[Stored entries]
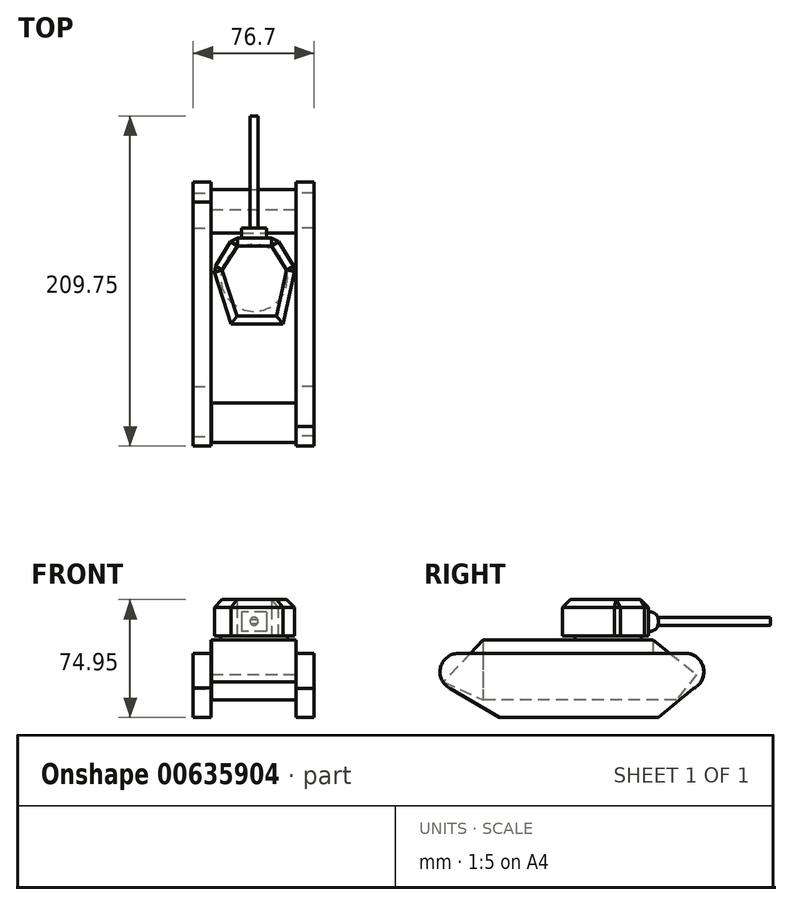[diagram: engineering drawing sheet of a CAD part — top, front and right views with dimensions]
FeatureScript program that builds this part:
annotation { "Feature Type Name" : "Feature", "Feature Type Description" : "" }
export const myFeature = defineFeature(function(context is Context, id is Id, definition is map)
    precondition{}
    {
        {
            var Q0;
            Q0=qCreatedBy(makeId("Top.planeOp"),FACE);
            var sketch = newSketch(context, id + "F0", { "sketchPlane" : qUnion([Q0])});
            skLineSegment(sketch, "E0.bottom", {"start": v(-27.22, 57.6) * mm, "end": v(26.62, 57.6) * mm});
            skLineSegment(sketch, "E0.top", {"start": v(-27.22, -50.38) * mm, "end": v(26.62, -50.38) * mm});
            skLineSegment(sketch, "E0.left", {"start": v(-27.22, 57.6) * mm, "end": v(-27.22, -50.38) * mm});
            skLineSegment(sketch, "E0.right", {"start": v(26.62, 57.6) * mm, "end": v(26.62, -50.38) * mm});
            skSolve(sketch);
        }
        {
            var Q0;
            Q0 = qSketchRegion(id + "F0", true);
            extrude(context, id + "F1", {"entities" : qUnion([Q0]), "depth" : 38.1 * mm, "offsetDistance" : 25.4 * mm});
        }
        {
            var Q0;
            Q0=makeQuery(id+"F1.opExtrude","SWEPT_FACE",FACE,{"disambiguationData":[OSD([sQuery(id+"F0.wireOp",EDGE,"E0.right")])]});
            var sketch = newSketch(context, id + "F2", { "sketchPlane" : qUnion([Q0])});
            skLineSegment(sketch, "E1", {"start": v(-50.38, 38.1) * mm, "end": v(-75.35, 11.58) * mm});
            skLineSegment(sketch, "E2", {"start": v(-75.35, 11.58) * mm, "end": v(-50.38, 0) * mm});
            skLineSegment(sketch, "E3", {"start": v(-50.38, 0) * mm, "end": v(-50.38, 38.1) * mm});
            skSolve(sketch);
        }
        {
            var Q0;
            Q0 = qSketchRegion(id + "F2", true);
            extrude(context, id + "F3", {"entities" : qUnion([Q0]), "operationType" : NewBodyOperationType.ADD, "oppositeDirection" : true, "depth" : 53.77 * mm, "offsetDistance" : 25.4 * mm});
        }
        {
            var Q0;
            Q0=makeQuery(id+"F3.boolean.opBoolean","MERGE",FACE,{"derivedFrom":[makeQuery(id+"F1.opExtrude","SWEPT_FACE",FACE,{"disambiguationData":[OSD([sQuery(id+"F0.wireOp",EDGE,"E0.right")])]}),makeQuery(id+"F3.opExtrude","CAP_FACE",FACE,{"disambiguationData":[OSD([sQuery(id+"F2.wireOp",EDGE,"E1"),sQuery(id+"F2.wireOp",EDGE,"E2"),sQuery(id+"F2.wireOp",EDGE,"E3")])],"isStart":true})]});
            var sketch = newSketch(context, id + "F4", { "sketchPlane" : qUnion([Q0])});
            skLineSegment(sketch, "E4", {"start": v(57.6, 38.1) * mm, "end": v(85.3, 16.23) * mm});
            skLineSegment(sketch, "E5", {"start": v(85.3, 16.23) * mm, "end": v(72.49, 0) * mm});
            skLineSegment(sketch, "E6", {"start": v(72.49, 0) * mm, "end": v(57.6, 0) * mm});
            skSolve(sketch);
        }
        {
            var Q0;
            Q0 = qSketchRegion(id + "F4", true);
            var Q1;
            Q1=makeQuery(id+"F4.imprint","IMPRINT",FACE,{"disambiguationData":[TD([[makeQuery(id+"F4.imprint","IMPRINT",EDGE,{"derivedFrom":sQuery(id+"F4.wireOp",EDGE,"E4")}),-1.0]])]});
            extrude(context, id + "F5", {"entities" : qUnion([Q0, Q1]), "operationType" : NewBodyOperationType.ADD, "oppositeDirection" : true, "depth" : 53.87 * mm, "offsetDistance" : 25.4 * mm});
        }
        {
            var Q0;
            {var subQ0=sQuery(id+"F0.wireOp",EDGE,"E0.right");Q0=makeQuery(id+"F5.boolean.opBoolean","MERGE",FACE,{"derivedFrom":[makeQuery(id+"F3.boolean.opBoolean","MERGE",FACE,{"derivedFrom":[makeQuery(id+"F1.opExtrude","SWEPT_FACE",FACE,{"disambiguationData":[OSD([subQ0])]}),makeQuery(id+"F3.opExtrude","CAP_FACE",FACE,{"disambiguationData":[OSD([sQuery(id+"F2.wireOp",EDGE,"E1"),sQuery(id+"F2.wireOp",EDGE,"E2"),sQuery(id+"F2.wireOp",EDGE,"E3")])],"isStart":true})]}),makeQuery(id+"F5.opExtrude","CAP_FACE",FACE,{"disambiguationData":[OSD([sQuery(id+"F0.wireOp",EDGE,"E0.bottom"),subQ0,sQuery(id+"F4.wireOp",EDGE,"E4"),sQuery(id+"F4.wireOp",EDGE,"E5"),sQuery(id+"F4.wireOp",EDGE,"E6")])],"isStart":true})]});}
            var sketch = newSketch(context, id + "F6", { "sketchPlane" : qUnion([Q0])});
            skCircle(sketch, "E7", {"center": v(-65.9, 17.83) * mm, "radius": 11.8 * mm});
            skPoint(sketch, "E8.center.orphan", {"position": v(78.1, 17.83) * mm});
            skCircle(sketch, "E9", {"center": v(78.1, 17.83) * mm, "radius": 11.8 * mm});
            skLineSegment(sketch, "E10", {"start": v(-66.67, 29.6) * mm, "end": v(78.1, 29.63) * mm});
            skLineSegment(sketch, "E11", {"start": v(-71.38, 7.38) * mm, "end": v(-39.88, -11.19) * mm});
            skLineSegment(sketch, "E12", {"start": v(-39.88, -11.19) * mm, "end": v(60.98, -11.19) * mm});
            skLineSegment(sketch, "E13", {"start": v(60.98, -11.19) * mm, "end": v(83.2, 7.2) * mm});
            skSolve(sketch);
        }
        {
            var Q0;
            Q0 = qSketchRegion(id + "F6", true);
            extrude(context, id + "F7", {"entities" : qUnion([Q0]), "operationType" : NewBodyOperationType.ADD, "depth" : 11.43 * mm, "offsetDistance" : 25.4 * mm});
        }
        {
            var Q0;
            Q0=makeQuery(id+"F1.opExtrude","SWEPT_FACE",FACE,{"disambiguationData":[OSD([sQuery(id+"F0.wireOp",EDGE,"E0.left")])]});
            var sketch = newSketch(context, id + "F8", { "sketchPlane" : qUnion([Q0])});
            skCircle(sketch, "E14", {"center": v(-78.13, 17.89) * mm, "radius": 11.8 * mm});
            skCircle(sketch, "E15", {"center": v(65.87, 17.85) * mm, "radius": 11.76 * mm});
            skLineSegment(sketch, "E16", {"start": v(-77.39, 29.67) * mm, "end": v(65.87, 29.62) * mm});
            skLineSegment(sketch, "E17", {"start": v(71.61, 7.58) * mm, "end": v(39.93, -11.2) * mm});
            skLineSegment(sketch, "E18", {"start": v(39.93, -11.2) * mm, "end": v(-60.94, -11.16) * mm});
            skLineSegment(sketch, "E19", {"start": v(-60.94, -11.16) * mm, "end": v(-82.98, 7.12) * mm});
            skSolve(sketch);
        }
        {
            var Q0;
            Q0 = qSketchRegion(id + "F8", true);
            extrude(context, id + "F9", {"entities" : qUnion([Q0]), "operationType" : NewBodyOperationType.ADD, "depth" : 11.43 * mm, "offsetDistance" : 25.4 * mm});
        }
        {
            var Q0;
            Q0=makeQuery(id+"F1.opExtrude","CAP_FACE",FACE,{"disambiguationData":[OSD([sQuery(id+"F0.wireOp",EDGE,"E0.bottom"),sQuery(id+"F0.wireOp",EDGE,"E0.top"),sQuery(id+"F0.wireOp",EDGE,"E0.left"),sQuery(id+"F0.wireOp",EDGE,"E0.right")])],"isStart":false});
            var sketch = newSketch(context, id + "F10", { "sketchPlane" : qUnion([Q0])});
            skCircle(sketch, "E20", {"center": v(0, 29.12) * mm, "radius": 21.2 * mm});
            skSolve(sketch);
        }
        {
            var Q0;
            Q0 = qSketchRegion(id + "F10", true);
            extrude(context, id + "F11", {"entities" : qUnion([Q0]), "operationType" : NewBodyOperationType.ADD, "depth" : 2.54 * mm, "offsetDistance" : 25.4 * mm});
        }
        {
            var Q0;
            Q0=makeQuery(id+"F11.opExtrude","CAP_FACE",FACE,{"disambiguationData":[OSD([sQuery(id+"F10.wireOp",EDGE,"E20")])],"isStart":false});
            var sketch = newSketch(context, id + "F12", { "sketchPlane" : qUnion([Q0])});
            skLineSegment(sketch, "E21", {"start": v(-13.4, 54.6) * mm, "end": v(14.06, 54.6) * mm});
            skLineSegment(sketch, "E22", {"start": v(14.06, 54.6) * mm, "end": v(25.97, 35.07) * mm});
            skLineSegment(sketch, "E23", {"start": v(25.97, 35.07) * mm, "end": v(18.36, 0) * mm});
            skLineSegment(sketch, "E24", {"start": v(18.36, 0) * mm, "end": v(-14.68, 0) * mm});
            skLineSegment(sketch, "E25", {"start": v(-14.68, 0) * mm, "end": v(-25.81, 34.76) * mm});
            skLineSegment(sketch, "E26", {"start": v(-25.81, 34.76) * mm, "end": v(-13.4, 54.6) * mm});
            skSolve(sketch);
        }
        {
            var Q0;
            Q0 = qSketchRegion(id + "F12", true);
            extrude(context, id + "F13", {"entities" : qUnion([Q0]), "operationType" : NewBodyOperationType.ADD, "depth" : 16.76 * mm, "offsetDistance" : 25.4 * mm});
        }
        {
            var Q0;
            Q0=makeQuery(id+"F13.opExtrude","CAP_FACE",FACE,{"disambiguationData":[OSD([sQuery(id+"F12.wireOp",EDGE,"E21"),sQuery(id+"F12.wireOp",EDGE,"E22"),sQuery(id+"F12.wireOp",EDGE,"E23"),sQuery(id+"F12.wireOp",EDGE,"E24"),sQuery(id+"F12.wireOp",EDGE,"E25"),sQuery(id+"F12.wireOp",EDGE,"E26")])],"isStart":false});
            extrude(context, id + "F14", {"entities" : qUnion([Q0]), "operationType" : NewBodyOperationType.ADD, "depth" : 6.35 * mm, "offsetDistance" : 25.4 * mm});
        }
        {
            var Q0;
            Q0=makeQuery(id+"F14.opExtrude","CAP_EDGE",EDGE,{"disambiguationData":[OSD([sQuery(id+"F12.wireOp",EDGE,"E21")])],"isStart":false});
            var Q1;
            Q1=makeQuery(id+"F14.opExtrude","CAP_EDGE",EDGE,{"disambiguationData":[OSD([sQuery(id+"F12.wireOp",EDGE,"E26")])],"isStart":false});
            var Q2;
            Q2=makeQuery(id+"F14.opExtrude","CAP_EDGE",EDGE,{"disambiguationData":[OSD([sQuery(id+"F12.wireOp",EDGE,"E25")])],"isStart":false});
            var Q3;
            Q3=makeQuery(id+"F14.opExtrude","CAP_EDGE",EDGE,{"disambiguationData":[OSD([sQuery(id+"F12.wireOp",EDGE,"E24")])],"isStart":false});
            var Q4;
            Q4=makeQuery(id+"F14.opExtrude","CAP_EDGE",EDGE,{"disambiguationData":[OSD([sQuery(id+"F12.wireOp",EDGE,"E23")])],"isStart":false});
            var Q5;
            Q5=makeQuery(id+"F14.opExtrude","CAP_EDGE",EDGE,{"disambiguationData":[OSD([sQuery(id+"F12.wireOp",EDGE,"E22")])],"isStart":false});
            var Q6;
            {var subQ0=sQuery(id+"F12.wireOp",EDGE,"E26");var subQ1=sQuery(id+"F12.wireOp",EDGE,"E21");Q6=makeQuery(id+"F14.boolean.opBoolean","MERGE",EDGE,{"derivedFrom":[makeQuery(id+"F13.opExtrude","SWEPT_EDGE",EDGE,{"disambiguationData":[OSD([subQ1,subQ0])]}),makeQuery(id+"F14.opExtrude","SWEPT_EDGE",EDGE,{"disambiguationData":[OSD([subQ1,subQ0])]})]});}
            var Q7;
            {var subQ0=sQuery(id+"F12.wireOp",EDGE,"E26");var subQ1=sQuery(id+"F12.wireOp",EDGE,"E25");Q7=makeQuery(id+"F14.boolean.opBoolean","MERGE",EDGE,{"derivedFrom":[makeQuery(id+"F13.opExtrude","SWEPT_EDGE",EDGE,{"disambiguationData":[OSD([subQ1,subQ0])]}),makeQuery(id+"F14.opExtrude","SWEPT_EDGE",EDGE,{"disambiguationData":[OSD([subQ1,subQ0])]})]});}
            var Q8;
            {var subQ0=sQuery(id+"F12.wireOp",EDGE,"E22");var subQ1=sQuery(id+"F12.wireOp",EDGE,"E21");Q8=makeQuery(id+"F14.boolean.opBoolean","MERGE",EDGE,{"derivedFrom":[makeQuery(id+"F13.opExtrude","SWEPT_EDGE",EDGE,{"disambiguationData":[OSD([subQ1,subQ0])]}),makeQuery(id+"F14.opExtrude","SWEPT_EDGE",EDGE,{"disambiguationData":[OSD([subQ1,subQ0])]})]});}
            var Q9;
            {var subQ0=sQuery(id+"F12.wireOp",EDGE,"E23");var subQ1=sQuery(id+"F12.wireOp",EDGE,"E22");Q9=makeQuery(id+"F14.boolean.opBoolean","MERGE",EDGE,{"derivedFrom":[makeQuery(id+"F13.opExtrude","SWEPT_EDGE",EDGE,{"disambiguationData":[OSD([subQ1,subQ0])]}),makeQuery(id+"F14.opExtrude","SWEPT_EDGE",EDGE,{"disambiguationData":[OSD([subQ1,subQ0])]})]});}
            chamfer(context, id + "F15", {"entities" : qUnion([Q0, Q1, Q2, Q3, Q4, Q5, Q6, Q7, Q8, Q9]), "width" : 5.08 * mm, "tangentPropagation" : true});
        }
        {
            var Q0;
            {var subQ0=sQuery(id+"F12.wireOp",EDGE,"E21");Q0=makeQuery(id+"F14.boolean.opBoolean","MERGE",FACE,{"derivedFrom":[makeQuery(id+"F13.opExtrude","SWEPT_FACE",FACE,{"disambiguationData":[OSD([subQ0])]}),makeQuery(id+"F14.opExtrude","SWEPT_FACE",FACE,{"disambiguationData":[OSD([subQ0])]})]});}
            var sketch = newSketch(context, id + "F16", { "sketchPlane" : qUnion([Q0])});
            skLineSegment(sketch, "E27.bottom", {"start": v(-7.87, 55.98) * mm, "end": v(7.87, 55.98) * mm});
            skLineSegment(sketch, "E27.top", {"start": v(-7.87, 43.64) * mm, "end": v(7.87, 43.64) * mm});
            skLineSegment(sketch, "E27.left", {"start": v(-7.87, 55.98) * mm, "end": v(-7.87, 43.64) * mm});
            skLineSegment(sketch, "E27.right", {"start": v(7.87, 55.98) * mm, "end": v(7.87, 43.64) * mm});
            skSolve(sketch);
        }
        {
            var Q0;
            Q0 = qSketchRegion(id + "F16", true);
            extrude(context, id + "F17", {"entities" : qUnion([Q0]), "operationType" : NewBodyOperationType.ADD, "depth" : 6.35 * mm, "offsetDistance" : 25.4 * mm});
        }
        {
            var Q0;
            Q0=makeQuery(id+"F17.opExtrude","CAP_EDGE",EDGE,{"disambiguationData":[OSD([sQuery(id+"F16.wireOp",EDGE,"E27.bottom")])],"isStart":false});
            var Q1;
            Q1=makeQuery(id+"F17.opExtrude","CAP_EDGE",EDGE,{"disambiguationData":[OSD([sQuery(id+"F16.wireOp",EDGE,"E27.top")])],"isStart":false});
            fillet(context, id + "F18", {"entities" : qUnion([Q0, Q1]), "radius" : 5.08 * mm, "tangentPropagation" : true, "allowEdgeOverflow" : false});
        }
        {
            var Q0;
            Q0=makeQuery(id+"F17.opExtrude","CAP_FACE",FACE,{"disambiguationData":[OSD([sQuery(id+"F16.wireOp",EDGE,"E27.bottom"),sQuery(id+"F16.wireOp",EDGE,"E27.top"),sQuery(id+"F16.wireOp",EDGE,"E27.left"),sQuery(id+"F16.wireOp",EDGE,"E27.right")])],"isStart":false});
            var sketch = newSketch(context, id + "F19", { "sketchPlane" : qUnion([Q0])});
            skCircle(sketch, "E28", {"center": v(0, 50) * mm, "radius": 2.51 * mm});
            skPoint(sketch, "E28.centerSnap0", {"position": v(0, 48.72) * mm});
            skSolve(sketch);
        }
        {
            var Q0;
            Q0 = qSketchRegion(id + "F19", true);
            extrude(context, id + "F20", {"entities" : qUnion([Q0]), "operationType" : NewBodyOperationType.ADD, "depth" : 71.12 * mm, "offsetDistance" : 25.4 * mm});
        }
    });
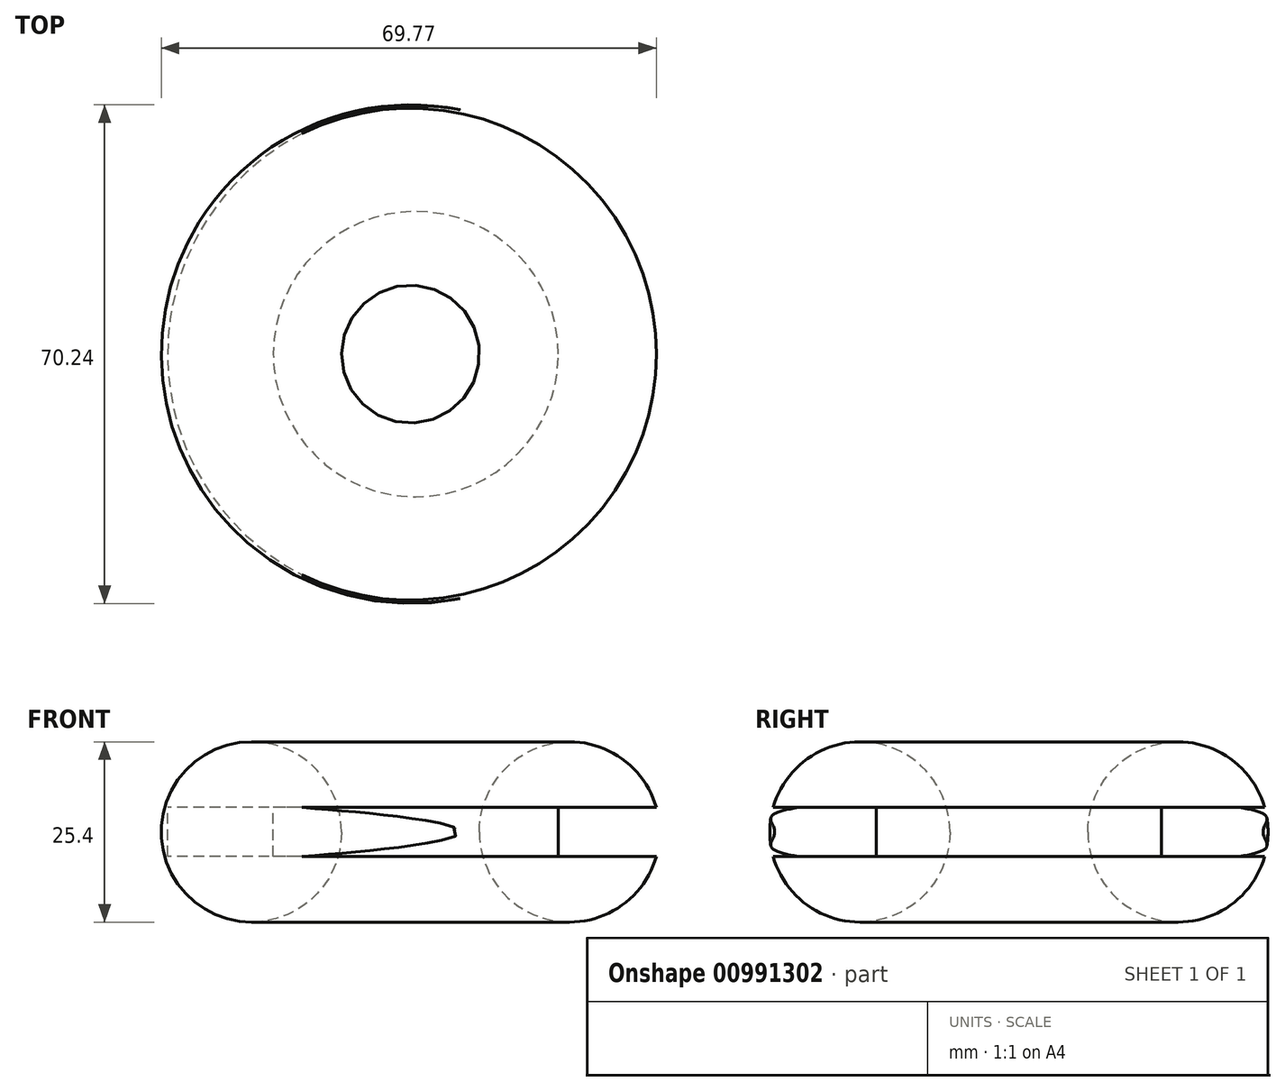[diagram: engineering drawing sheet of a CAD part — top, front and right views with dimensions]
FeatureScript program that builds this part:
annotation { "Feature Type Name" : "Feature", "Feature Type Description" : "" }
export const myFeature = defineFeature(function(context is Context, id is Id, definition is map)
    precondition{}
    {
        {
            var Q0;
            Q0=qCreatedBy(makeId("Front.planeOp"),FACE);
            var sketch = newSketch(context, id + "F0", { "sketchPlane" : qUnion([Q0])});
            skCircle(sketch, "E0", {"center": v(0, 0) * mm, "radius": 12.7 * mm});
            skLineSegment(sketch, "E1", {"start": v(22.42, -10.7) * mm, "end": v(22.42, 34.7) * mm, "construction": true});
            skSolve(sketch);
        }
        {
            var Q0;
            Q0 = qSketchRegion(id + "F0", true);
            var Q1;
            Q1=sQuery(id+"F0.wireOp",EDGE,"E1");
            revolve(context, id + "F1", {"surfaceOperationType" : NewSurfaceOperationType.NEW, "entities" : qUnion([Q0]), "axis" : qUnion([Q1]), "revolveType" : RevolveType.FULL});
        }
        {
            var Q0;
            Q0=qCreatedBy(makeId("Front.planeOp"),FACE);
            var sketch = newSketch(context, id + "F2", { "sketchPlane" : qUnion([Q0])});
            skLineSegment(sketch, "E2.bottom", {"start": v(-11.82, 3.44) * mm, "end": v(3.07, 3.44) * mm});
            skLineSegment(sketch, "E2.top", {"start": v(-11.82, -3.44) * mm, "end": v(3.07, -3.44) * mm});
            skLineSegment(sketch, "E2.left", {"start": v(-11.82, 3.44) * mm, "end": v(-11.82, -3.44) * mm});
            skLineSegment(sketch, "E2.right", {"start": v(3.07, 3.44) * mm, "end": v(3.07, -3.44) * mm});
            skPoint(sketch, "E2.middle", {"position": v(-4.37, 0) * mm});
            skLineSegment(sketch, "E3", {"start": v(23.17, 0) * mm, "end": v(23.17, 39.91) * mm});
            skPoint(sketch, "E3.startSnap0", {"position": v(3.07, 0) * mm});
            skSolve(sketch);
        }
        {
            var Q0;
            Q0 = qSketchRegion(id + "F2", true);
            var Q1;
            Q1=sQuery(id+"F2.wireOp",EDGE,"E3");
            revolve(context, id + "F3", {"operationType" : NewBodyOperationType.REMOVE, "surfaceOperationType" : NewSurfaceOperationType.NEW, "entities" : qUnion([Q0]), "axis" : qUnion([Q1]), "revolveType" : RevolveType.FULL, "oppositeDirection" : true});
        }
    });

## Directions for this task
Show every line of the records above that contains the string "axis", matching case exactly.

## Answer to the exercise
            revolve(context, id + "F1", {"surfaceOperationType" : NewSurfaceOperationType.NEW, "entities" : qUnion([Q0]), "axis" : qUnion([Q1]), "revolveType" : RevolveType.FULL});
            revolve(context, id + "F3", {"operationType" : NewBodyOperationType.REMOVE, "surfaceOperationType" : NewSurfaceOperationType.NEW, "entities" : qUnion([Q0]), "axis" : qUnion([Q1]), "revolveType" : RevolveType.FULL, "oppositeDirection" : true});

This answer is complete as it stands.